As we've seen till now, that folding of commitments through MSM is performed by the prover in native field of elliptic curve based SNARK optimized for BLS12-381, and verifiers work is done in native field of Banderwagon.

The problem which will be encountered here is, in many ZkPs especially those optimized for a specific curve (like BLS12-381), arithmetic in other fields (like Banderwagon's scalar field) isn't natively supported, this means we can't directly perform these operations in our proof system, research needs to be done on methods for performing these operations between the two fields, some methods that can be used for this are:
- Precomputed look-up tables
- Casting
- Range proofs
- Limb decomposition

Although, this is not a new problem though, SNARKs that enable recursive proofs like:
- Plonky1 developed by Polygon
- Pickles by Mina
- Halo systems
These ZKPs enable recursion by using a pair of elliptic curves, where the base field of one curve is the scalar field of the other, and vice versa, same obstacle is faced in these systems, when verifying a proof from the previous cycle, you need to perform arithmetic in a field that isn't native to the current curve. This is similar to the problem we face with Verkle proofs, where we need to perform arithmetic in Banderwagon's scalar field.

This problem is tackled by forwarding parts of proof verification to next cycle, that is to defer some computations to the next proof in the cycle. However, this deferral mechanism itself requires some non-native arithmetic to prove correct storage of deferred computations, ex: You might need to prove you've correctly encoded the deferred computation in a format the next proof can use. This challenge parallels the issue faced in Verkle proofs, where arithmetic in Banderwagon's scalar field is needed but isn't native to the main proving system (assumed to be BLS12-381 based).
Unlike cycle-of-curve systems, Verkle proofs can't easily defer this arithmetic as it's central to the verification process. Consequently, both scenarios cannot entirely avoid non-native arithmetic, necessitating efficient simulation methods within the proving system. This requirement adds complexity and potential performance overhead to proof generation and verification, highlighting the challenges in making Verkle proofs efficiently ZK-friendly.

There are some potential techniques that are currently used to tackle the problem of performing arithmetic in non-native fields, we can encode the arithmetic operations as operations on the elliptic curve itself, which can be performed in the native field:
- For addition: $x + y = z$ in the non-native field can be translated to $[x] G + [y] G = [z] G$ on the curve
- For multiplication: $x * y = z$ can be checked as $[x] [y] G = [z] G$
Where $G$ is a generator point and $[n] G$ represents scalar multiplication. This works due to the homomorphic property of elliptic curves. However, this approach isn't without drawbacks. The additional curve operations, particularly scalar multiplications, can be computationally expensive.

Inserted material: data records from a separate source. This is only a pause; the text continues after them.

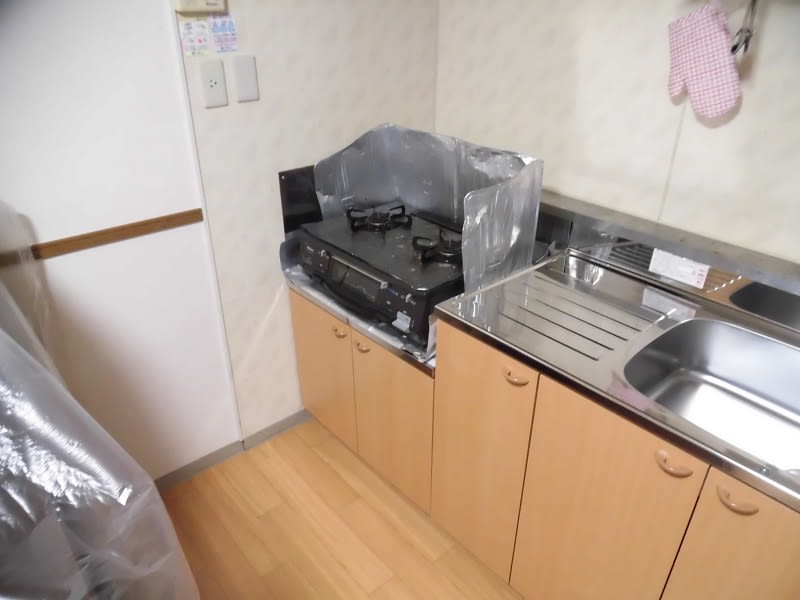
What are the coordinates of `wall` in the screenshot? It's located at (52, 143), (548, 69), (350, 71).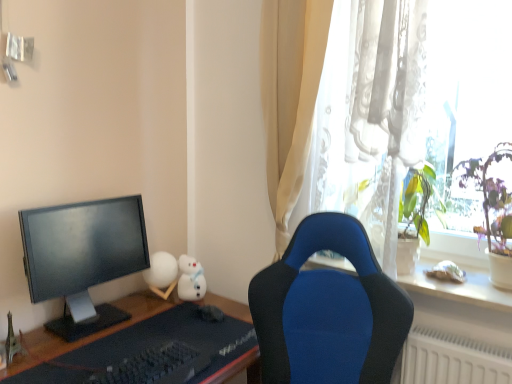
What are the coordinates of `vacant space that's between black matte desk at lower left and white matte sphere at center-left, placed as the 3th toy when sorted from right to left` in the screenshot? It's located at (114, 319).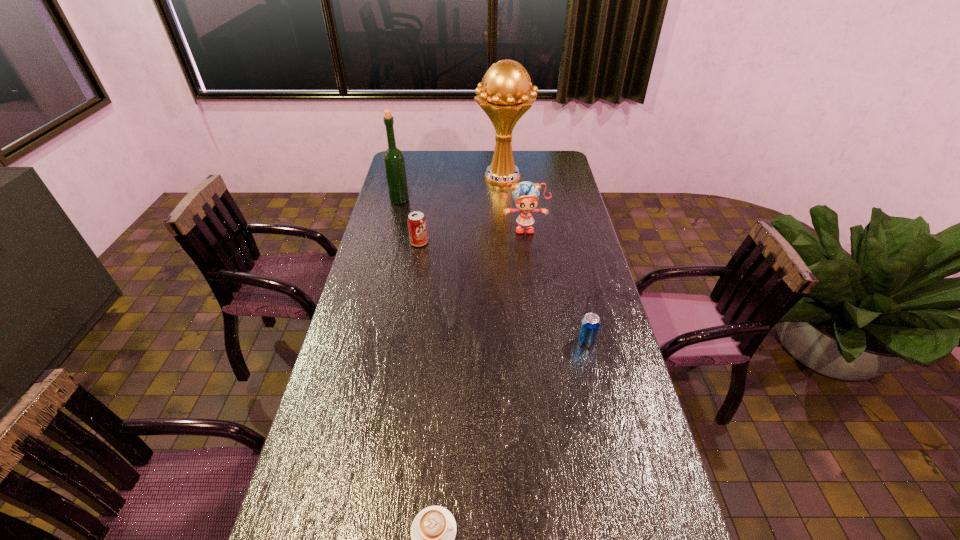
Where is `free space located at the front of the trophy_cup where the globe is prominent`? free space located at the front of the trophy_cup where the globe is prominent is located at coordinates (508, 240).

The image size is (960, 540). Identify the location of blank space located 0.320m on the front of the fifth shortest object. (387, 251).

Find the location of `free spot located on the face of the doll`. free spot located on the face of the doll is located at coordinates (525, 244).

Locate an element on the screen. This screenshot has height=540, width=960. free space located on the front of the soda can is located at coordinates (412, 288).

I want to click on vacant region located on the left of the second shortest object, so click(488, 342).

The height and width of the screenshot is (540, 960). In order to click on object situated at the far edge in this screenshot , I will do `click(503, 94)`.

Locate an element on the screen. liquor positioned at the left edge is located at coordinates (394, 163).

The height and width of the screenshot is (540, 960). Find the location of `soda can positioned at the left edge`. soda can positioned at the left edge is located at coordinates (417, 227).

You are a GUI agent. You are given a task and a screenshot of the screen. Output one action in this format:
    pyautogui.click(x=<x>, y=<y>)
    Task: Click on the doll situated at the right edge
    
    Given the screenshot: What is the action you would take?
    pyautogui.click(x=525, y=194)

Find the location of a particular element. beer can present at the right edge is located at coordinates (590, 323).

Another bottleneck is size of the finite fields used by the prover, curves using larger field sizes, such as the 384-bit fields associated with curves like those in the BLS12-381 family may not perform as fast as compared to smaller field counterparts, such as:
- Goldilocks: $2^{64} - 2^{32} + 1$
- BabyBear: $2^{31} - 2^{27} + 1$
- Mersenne fields: $2^{31} - 1$ or $2^{127} - 1$
These smaller size fields allow for faster computations, making them suitable for ZkEVM design.

However, not all elliptic curves are compatible with these small-field optimizations. The Banderwagon curve, used in Verkle trees, is an example of a curve that doesn't efficiently leverage these small fields. While it's possible to design curves like EcGFp5 that work well with small fields, Bandersnatch lacks this advantageous structure. Despite this limitation, elliptic curve-based systems can still be competitive in terms of performance, as evidenced by systems like Barretenberg (256 bit elliptic curve) developed by Aztec is competitive with plonky2.